March 12th, 2008

o_aronius

On Self-Haters, Anti-Semites, and the Writing of History

Гуляющи по интернету, обнаружил, что профессор Горовиц написал статью, в которой кратко изложил содержание одной из самых интересных глав своей книги "Reckless Rites: Purim and the Legacy of Jewish Violence":

Following this definition I have “found” only one Jewish “pogrom” before the twentieth century, that perpetrated against thousands of Christians in Jerusalem (and their churches) after the Persian conquest of the Holy City in 614, an event presumably not included in the history curricula of even Brooklyn’s better yeshivas. Let me stress, however, that I did not discover the Mamilla massacre at Mamilla, well-documented in Christian chronicles (in which the numbers of casualties range from 30,000 to 90,000) since the seventh century, but rather revealed the ways in which it was downplayed and even covered up in twentieth-century Zionist historiography.

> **Directives**
• 1. In the post about the Mamilla massacre, what range of casualty numbers do the Christian chronicles give?
• 2. Write a short continuation of the post about the Mamilla massacre, starting after its last sentence.
The entries have nothing to do with the post about the Mamilla massacre.

(Data excerpts)
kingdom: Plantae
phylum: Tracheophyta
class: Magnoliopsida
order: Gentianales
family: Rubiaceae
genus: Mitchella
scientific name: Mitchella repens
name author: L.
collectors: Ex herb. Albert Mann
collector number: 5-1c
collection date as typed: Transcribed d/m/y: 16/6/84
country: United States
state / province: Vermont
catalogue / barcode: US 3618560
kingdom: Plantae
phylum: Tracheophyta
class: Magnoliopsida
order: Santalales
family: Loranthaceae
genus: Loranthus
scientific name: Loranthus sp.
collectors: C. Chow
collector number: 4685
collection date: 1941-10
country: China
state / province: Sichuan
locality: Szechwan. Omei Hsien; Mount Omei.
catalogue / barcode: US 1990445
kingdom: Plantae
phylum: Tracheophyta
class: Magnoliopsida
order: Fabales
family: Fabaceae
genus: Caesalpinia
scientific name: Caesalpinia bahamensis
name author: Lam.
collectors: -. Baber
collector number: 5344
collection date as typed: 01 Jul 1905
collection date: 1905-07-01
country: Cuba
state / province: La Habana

> **Answers provided**
• 1. From 30,000 to 90,000.

• 2.
Heinrich Graetz (1817-91), the greatest Jewish historian of the nineteenth century, was willing to allow for the possibility that as many as ninety thousand Christians had been killed during the Persian conquest of Jerusalem...Simon Dubnow, the great Russian-Jewish historian who was killed by the Nazis in 1941, felt more strongly than had Graetz that the number of ninety thousand casualties was an exaggeration, but agreed with the latter that “in hostile acts toward the Christians, the Jews did not lag behind the Persians.”...

In 1935 Klein published (in Hebrew) a history of the Jewish community in Palestine from the close of the Talmud until modern Zionism, yet no mention was made in his otherwise comprehensive book of Jerusalem’s conquest by the Persians in 614, or of the anti-Christian violence that ensued...
Michael Avi-Yonah, published (also in Hebrew) his now classic study of the Jews in Palestine under Roman and Byzantine rule. Concerning anti-Christian violence during the Persian conquest of Jerusalem Avi-Yonah did not remain silent, as had Klein, but rather had the following to say: “Christian writers, including modern ones, have much to tell about the cruelty with which the Christians in Jerusalem were treated by the Jews. Such complaints have one basic source – the opinion that Jews have eo ipso less (sic) rights than Christians, and that the latter are allowed to do what is forbidden to the former.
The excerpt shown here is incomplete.